I am using longevity studies to be a proxy for indicating the best level of fitness conferred by increasing volumes and intensities of exercise. "Cardiovascular fitness" is a measure of how much energy (Calories/Kg/min) we are able to sustain in exercise. Or alternatively, how much Oxygen we can utilize (VO2max) at our maximal intensity of exercise.
This measure gives a very good estimation of our efficiency and fitness at lower intensities of exercise. It is formally measured in a maximal exercise test on a treadmill or exercise bike. (Sometimes supplemented with blood lactate and exhaled respiratory gas measurements.)
We can do one of several simple tests that can give a rough estimate of VO2 max to assess our current CV fitness status. Perhaps the easiest of these is the Rockport Walking test. It simply requires walking a level measured mile at your fast but sustainable pace and noting the time it takes, and your heart rate immediately at the end. Here is a link and calculator:
Exercise "intensity" is often expressed in terms of "Mets", Metabolic equivalents. One Met is the amount of energy spent per kilogram of body weight per minute at rest. (Or entirely equivalent to Oxygen burned per kilogram per minute), when we are essentially at rest.
"Moderately" intensity exercise is a term applied to activities in the vicinity of 3.5 Mets. This is like somewhat brisk walking on level ground. Heart rate may go above 100, but we hardly notice it and breathing may be only mildly increased. No lactate buildup so it is enjoyable and we can talk easily. The American Heart Association and many other organizations recommend 150 minutes per week at this level as a desirable minimum.
"Vigorous" intensity exercises are those in the vicinity of 6.5 Mets or higher. The AHA and others suggest 75 min/week as an alternative minimum. These feel strenuous but not unsustainable. Breathing is much deeper and rapid. Heart rates may be 75 to 85 % of our maximum. Talking comes in short phrases. Here are links to an overview, with a link to a comprehensive listing, of activities and sports and estimates of their Mets.
So now that we can measure our own current fitness level and our distribution of moderate and vigorous exercise habits. What is optimal for fitness and longevity? The following prospective cohort study looked at over 200,000 Australians, ages 45-70. Followed for exercise habits (volume in minutes per week). Plus the proportion of that exercise that was "vigorous". These were compared with mortality rates.

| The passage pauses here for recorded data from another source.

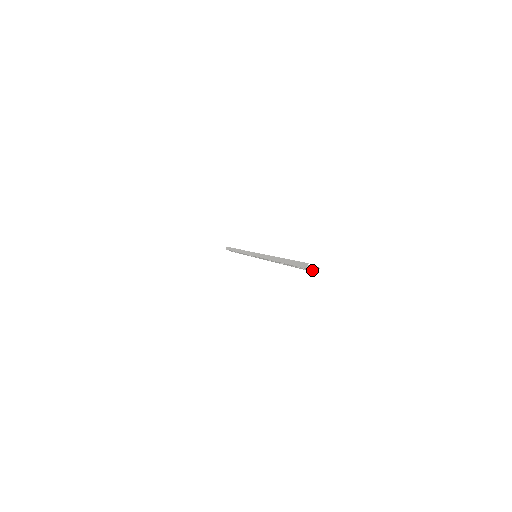
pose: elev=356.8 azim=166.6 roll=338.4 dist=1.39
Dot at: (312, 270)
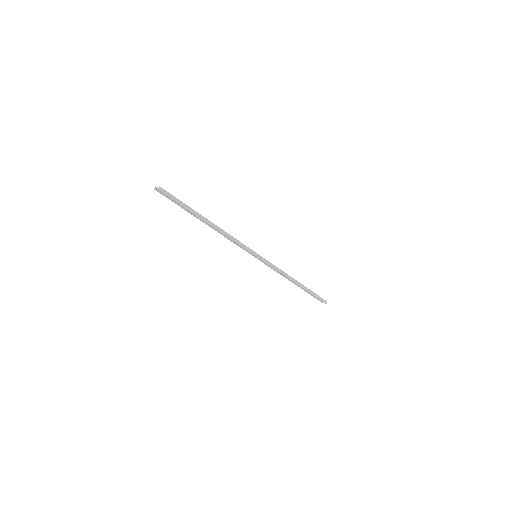
Dot at: (166, 194)
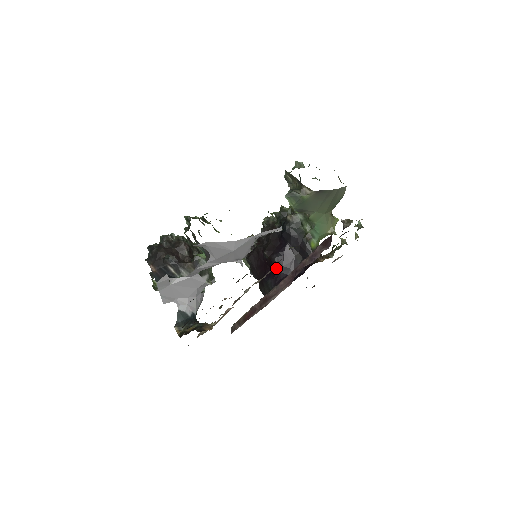
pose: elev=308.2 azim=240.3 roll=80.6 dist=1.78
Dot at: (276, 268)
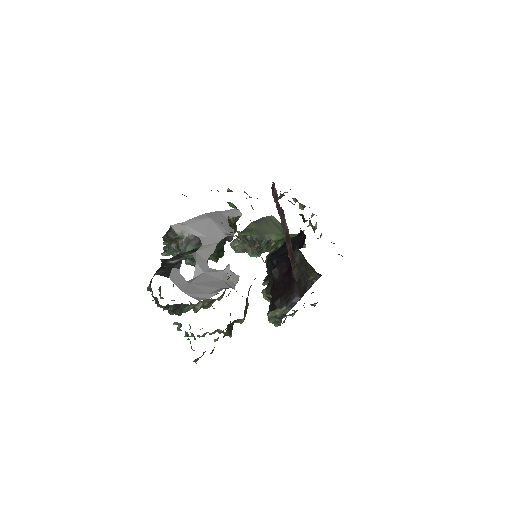
Dot at: (287, 259)
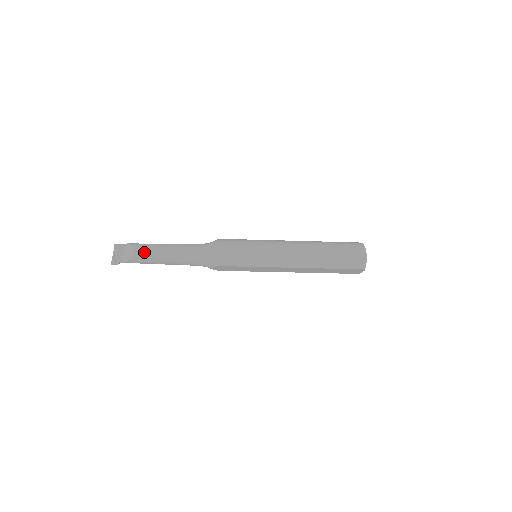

Rates of mortality continued to decline with increasing volumes of exercise, up to and beyond 300 minutes per week. And additionally, mortality rates were further lowered when a higher percentages the exercise was done at "vigorous" levels, up to 30% of the total volume.
Effect of Moderate to Vigorous Physical Activity on All-Cause Mortality in Middle-aged and Older Australians
Results: During 1,444,927 person-years of follow-up, 7435 deaths were registered. Compared with those who reported no MVPA (crude death rate, 8.34%), the adjusted hazard ratios for all-cause mortality were 0.66 (95% CI, 0.61-0.71; crude death rate, 4.81%), 0.53 (95% CI, 0.48-0.57; crude death rate, 3.17%), and 0.46 (95% CI, 0.43-0.49; crude death rate, 2.64%) for reporting 10 through 149, 150 through 299, and 300 min/wk or more of activity, respectively. Among those who reported any MVPA, the proportion of vigorous activity revealed an inverse dose-response relationship with all-cause mortality: compared with those reporting no vigorous activity (crude death rate, 3.84%) the fully adjusted hazard ratio was 0.91 (95% CI, 0.84-0.98; crude death rate, 2.35%) in those who reported some vigorous activity (but <30% of total activity) and 0.87 (95% CI, 0.81-0.93; crude death rate, 2.08%) among those who reported 30% or more of activity as vigorous. These associations were consistent in men and women, across categories of body mass index and volume of MVPA, and in those with and without existing cardiovascular disease or diabetes mellitus."Conclusions and relevance: Among people reporting any activity, there was an inverse dose-response relationship between proportion of vigorous activity and mortality. Our findings suggest that vigorous activities should be endorsed in clinical and public health activity guidelines to maximize the population benefits of physical activity."Another study that was a meta-analysis of prospective cohort studies to estimate a "dose-response" relationship between volume of exercise and mortality. It included 661,137 men and women (116,686 deaths); median age 62 (range 21–98) years.It showed further reductions in mortality occurred at increased levels of exercise up to 3 to 5 times the recommended minimum. That would be 450 to 750 minutes per week (7.5 to 12.5 hours)! This is reassuring for me as that corresponds to my own usual minimum of 1.5 -2 hours most days. Furthermore they found no detriment (though also no additional mortality benefit) of up to 10 times the minimum of 150 minutes. 25 hours per week!
That’s an exhaustive and exhausting treatise on grip strength. Easy to measure and compare to norms. But so is walking speed and 6 second get up repeats from chair. The frail are obvious by any measure. And just as obvious is: that is not good. We know what to do!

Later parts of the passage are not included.